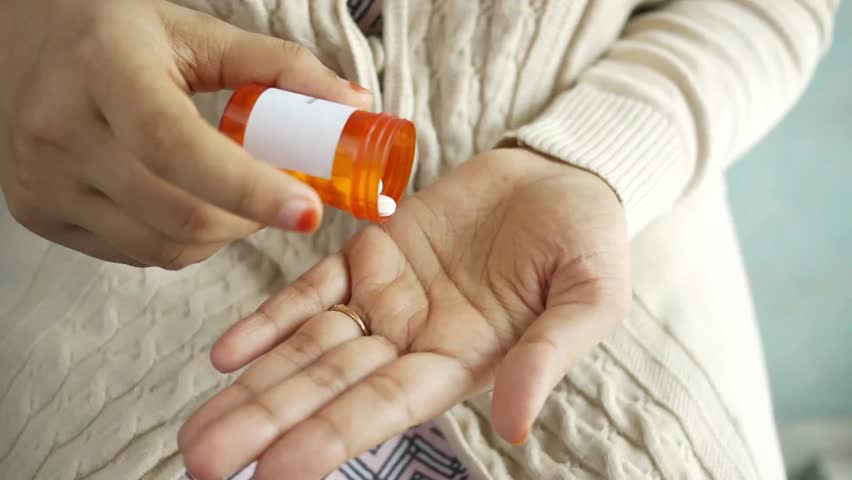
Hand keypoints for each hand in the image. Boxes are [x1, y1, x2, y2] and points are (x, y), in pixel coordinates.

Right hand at [0, 0, 369, 267]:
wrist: (24, 37)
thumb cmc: (117, 33)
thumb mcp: (198, 32)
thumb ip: (280, 67)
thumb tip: (351, 106)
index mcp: (104, 68)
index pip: (177, 146)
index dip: (249, 187)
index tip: (308, 210)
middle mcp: (60, 129)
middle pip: (179, 213)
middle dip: (251, 218)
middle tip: (283, 198)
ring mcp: (42, 178)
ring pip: (163, 246)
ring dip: (222, 235)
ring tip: (235, 197)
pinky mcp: (37, 211)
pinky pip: (135, 254)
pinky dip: (181, 240)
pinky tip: (186, 201)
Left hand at [178, 148, 630, 478]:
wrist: (558, 174)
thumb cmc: (586, 239)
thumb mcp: (588, 297)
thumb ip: (547, 356)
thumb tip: (516, 425)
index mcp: (463, 361)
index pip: (387, 407)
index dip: (332, 437)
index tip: (276, 473)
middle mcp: (413, 341)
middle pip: (328, 389)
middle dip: (267, 424)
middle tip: (201, 461)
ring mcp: (385, 299)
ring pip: (307, 349)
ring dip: (252, 387)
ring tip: (195, 431)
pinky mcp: (369, 255)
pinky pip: (310, 291)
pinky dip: (268, 321)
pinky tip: (225, 354)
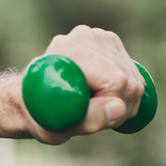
--
Every line of the listing is to be repeated exactly, and the pictures are to be dropped.

Output of the task:
Hand keypoints for each hand in the image. Boxes are [x1, y1, x2, y2] and points are (x, y), in pixel coordinates.

Right hand at [0, 0, 369, 267]:
wrist: (24, 37)
thumb cmc: (117, 33)
thumb mcp: (198, 32)
thumb ip: (280, 67)
thumb tip: (351, 106)
index mcp: (104, 68)
index pip: (177, 146)
index dip: (249, 187)
index tip: (308, 210)
middle mcp: (60, 129)
middle pip: (179, 213)
middle dip: (251, 218)
middle tip: (283, 198)
ring mcp: (42, 178)
ring pip: (163, 246)
ring dip: (222, 235)
ring tip: (235, 197)
pinky mcp: (37, 211)
pinky pip: (135, 254)
pinky dip: (181, 240)
pinky tip: (186, 201)
Left hand at [178, 148, 630, 478]:
wrist: (558, 174)
thumb cmc: (586, 239)
thumb mcp: (588, 297)
thumb ip: (547, 356)
thumb tip: (516, 425)
index mcp: (463, 361)
index pip: (387, 407)
index dip: (332, 437)
index tip: (276, 473)
middle mcp: (413, 341)
middle pip: (328, 389)
middle dip: (267, 424)
middle tip: (201, 461)
ring mcp: (385, 299)
ring pip: (307, 349)
ring dip: (252, 387)
ring tip: (195, 431)
pinky mcp: (369, 255)
pinky pip: (310, 291)
pinky dip: (268, 321)
pinky tip: (225, 354)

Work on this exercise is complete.